Go through the listing below and change every "common name" to "everyday name", leaving all else unchanged.
**** Material supplied
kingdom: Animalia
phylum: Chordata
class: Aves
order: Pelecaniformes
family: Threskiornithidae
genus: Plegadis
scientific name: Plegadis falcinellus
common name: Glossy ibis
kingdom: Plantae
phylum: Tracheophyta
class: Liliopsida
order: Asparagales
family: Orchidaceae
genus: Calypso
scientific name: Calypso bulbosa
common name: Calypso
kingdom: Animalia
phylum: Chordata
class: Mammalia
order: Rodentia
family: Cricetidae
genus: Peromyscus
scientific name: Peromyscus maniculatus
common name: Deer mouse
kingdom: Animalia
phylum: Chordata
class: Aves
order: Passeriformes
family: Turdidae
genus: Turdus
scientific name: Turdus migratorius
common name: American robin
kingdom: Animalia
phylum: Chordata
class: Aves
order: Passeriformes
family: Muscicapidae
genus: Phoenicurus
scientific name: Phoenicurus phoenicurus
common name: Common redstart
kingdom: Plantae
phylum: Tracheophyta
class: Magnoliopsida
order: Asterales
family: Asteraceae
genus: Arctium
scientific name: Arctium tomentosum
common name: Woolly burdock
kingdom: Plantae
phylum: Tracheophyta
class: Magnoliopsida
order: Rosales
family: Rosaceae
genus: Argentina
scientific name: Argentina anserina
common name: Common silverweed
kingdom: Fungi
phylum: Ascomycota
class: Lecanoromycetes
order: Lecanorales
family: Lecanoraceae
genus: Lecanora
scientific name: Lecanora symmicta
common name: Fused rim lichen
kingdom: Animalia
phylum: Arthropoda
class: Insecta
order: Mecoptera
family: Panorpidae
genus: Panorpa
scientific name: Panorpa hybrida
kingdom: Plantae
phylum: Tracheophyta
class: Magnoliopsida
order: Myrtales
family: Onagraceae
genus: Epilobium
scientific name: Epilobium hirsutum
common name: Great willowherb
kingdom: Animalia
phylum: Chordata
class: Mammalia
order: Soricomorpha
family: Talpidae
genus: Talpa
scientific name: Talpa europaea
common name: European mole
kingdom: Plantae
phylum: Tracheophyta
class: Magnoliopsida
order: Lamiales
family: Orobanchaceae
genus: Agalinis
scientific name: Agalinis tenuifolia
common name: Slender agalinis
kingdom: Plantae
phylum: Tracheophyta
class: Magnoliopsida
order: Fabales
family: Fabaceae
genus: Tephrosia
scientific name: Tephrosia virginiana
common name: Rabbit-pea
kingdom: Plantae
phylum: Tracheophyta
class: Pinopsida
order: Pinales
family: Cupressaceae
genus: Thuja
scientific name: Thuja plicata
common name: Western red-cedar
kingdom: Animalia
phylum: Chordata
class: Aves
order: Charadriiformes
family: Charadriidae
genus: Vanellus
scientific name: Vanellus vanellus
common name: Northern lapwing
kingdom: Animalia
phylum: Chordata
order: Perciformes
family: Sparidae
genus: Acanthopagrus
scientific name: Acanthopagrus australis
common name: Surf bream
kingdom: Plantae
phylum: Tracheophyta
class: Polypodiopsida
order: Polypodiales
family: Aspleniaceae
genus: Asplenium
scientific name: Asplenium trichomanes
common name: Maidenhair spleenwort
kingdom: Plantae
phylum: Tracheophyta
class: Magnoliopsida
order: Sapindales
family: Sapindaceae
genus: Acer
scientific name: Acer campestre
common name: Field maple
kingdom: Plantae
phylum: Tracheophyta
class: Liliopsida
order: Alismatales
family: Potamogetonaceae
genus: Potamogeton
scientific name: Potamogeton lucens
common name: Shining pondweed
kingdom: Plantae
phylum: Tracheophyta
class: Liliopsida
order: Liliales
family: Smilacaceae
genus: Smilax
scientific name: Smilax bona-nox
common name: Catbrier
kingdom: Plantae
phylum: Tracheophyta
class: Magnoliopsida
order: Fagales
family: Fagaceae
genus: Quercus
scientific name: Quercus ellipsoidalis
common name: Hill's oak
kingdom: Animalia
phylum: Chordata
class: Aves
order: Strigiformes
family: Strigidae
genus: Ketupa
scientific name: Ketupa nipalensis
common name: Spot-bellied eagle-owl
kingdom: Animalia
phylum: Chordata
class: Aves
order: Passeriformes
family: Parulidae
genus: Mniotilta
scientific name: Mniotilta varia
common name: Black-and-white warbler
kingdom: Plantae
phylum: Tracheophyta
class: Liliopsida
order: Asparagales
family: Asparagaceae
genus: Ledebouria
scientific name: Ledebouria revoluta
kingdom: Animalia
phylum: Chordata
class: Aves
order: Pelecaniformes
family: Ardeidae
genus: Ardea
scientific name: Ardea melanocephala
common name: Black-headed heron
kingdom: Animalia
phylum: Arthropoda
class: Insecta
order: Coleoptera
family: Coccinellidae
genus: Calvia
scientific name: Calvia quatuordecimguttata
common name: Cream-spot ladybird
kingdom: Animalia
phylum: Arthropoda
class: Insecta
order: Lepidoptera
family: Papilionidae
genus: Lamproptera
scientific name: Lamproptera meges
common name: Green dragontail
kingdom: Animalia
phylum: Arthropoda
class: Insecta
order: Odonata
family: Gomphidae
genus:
********
[Solution]:
kingdom: Animalia
phylum: Chordata
class: Aves
order: Pelecaniformes
family: Threskiornithidae
genus: Plegadis
scientific name: Plegadis falcinellus
everyday name: Glossy ibis
kingdom: Plantae
phylum: Tracheophyta
class: Liliopsida
order: Asparagales
family: Orchidaceae
genus: Calypso
scientific name: Calypso bulbosa
everyday name: Calypso
kingdom: Animalia
phylum: Chordata
class: Mammalia
order: Rodentia
family: Cricetidae
genus: Peromyscus
scientific name: Peromyscus maniculatus
everyday name: Deer mouse
kingdom: Animalia
phylum: Chordata
class: Aves
order: Passeriformes
family: Turdidae
genus: Turdus
scientific name: Turdus migratorius
everyday name: American robin
kingdom: Animalia
phylum: Chordata
class: Aves
order: Passeriformes
family: Muscicapidae
genus: Phoenicurus
scientific name: Phoenicurus phoenicurus
everyday name: Common redstart
kingdom: Plantae
phylum: Tracheophyta
class: Magnoliopsida
order: Asterales
family: Asteraceae
genus: Arctium
scientific name: Arctium tomentosum
everyday name: Woolly burdock
kingdom: Plantae
phylum: Tracheophyta
class: Magnoliopsida
order: Rosales
family: Rosaceae
genus: Argentina
scientific name: Argentina anserina
everyday name: Common silverweed
kingdom: Fungi
phylum: Ascomycota
class: Lecanoromycetes
order: Lecanorales
family: Lecanoraceae
genus: Lecanora
scientific name: Lecanora symmicta
everyday name: Fused rim lichen
kingdom: Animalia
phylum: Arthropoda
class: Insecta
order: Mecoptera
family: Panorpidae
genus: Panorpa
scientific name: Panorpa hybrida
kingdom: Plantae
phylum: Tracheophyta
class: Magnoliopsida
order: Myrtales
family: Onagraceae
genus: Epilobium
scientific name: Epilobium hirsutum
everyday name: Great willowherb
kingdom: Animalia
phylum: Chordata
class: Mammalia
order: Soricomorpha
family: Talpidae
genus: Talpa
scientific name: Talpa europaea
everyday name: European mole
kingdom: Plantae
phylum: Tracheophyta
class: Magnoliopsida
order: Lamiales
family: Orobanchaceae
genus: Agalinis
scientific name: Agalinis tenuifolia
everyday name: Slender agalinis
kingdom: Plantae
phylum: Tracheophyta
class: Magnoliopsida
order: Fabales
family: Fabaceae
genus: Tephrosia
scientific name: Tephrosia virginiana
everyday name: Rabbit-pea
kingdom: Plantae
phylum: Tracheophyta
class: Pinopsida
order: Pinales
family: Cupressaceae
genus: Thuja
scientific name: Thuja plicata
everyday name: Western red-cedar
kingdom: Animalia
phylum: Chordata
class: Aves
order: Charadriiformes
family: Charadriidae
genus: Vanellus
scientific name: Vanellus vanellus
everyday name: Northern lapwing
kingdom: Animalia
phylum: Chordata
order: Perciformes
family: Sparidae
genus: Acanthopagrus
scientific name: Acanthopagrus australis
everyday name: Surf bream
kingdom: Plantae
phylum: Tracheophyta
class: Polypodiopsida
order: Polypodiales
family: Aspleniaceae
genus: Asplenium
scientific name: Asplenium trichomanes
everyday name: Maidenhair spleenwort
kingdom: Plantae
phylum: Tracheophyta
class: Magnoliopsida
order: Sapindales
family: Sapindaceae
genus: Acer
scientific name: Acer campestre
everyday name: Field maple
kingdom: Plantae
phylum: Tracheophyta
class: Liliopsida
order: Alismatales
family: Potamogetonaceae
genus: Potamogeton
scientific name: Potamogeton lucens
everyday name: Shining pondweed
kingdom: Plantae
phylum: Tracheophyta
class: Liliopsida
order: Liliales
family: Smilacaceae
genus: Smilax
scientific name: Smilax bona-nox
everyday name: Catbrier
kingdom: Plantae
phylum: Tracheophyta
class: Magnoliopsida
order: Fagales
family: Fagaceae
genus: Quercus
scientific name: Quercus ellipsoidalis
everyday name: Hill's oak
kingdom: Animalia
phylum: Chordata
class: Aves
order: Strigiformes
family: Strigidae
genus: Ketupa
scientific name: Ketupa nipalensis
everyday name: Spot-bellied eagle-owl
kingdom: Animalia
phylum: Chordata
class: Aves
order: Passeriformes
family: Parulidae
genus: Mniotilta
scientific name: Mniotilta varia
everyday name: Black-and-white warbler
kingdom: Plantae
phylum: Tracheophyta
class: Liliopsida
order: Asparagales
family: Asparagaceae
genus: Ledebouria
scientific name: Ledebouria revoluta
kingdom: Animalia
phylum: Chordata
class: Aves
order: Pelecaniformes
family: Ardeidae
genus: Ardea
scientific name: Ardea melanocephala
everyday name: Black-headed heron
kingdom: Animalia
phylum: Arthropoda
class: Insecta
order: Coleoptera
family: Coccinellidae
genus: Calvia
scientific name: Calvia quatuordecimguttata
everyday name: Cream-spot ladybird
kingdom: Animalia
phylum: Arthropoda
class: Insecta
order: Lepidoptera
family: Papilionidae
genus: Lamproptera
scientific name: Lamproptera meges
everyday name: Green dragontail
kingdom: Animalia
phylum: Arthropoda
class: Insecta
order: Odonata
family: Gomphidae
genus:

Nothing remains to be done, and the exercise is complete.